1. "Is the ordering of the output rows from combinations documented?"
Implicitly.
Although sets have no order, in practice the common, naive implentation of the cartesian product defines mathematical tuples which iterate fastest over the last operand's values and slowest over the first operand's values, which is exactly what COMBINATIONS delivers. This order is clearly illustrated in the examples given on Wikipedia, for example a deck of playing cards is the cartesian product of
- Ranks × Suits = {(A, ♠), (A, ♥), (A, ♦), (A, ♣), (K, ♠), ..., (3, ♣), (2, ♠), (2, ♥), (2, ♦), (2, ♣)}
- Suits × Ranks = {(♠, A), (♠, K), (♠, Q), (♠, J), (♠, 10), ..., (♣, 6), (♣, 5), (♣, 4), (♣, 3), (♣, 2)}
or the cartesian product of some numbers:
- A × B = {1,2} × {3,4} = {(1,3), (1,4), (2,3), (2,4)}
- B × A = {3,4} × {1,2} = {(3,1), (3,2), (4,1), (4,2)}
2. "Will the ordering be the same on every call to combinations?"
Yes, see the code.
3. "Is the ordering shown for this problem sensible?"

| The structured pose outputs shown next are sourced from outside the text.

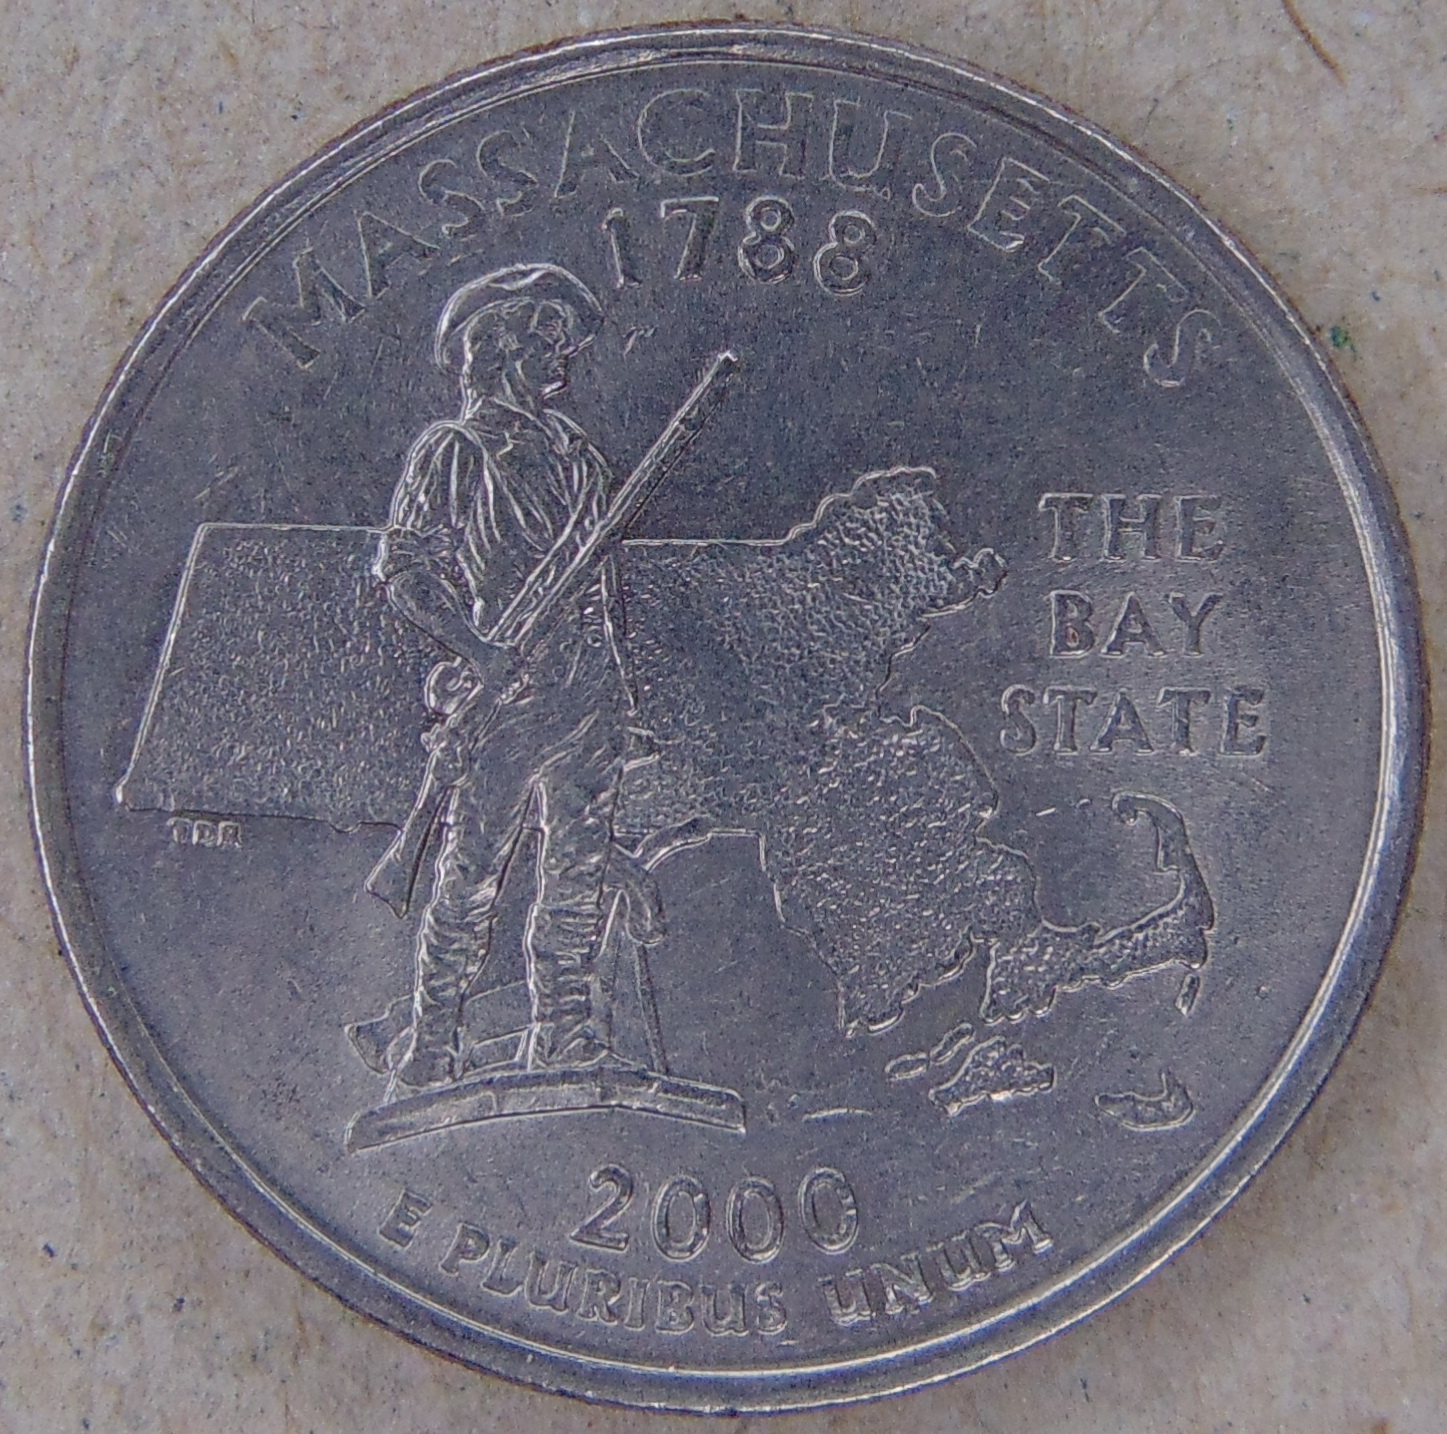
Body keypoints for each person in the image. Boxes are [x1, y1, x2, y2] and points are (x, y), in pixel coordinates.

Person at [370, 263, 646, 1090]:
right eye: (545, 340)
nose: (562, 355)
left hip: (586, 696)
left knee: (578, 875)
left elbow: (600, 590)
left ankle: (563, 1031)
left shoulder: (580, 457)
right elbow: (407, 572)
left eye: (562, 341)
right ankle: (433, 1039)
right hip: (505, 700)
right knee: (470, 875)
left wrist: (616, 690)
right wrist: (478, 653)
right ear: (496, 348)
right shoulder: (453, 451)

It matches the common naive implementations of the cartesian product that I can find. For example:
- Python's ITERTOOLS.PRODUCT
- Mathematica's TUPLES
- WolframAlpha
So even though set theory does not require this, in common practice the cartesian product is returned in https://en.wikipedia.org/wiki/Lexicographic_order of the operand element indices (which is the same order returned by SORTROWS). This is also the order used by various educational websites that my AI deepsearch tool found when searching online, advising me that "its effectively the de-facto standard for listing A×B in textbooks and tools" and also "across programming languages, math software, and educational platforms, Cartesian products are listed in consistent lexicographic order by default". It would therefore be rather odd/awkward for MATLAB to use another order for the cartesian product than all(?) other tools and resources.
Perhaps the function should have been named CartesianProduct.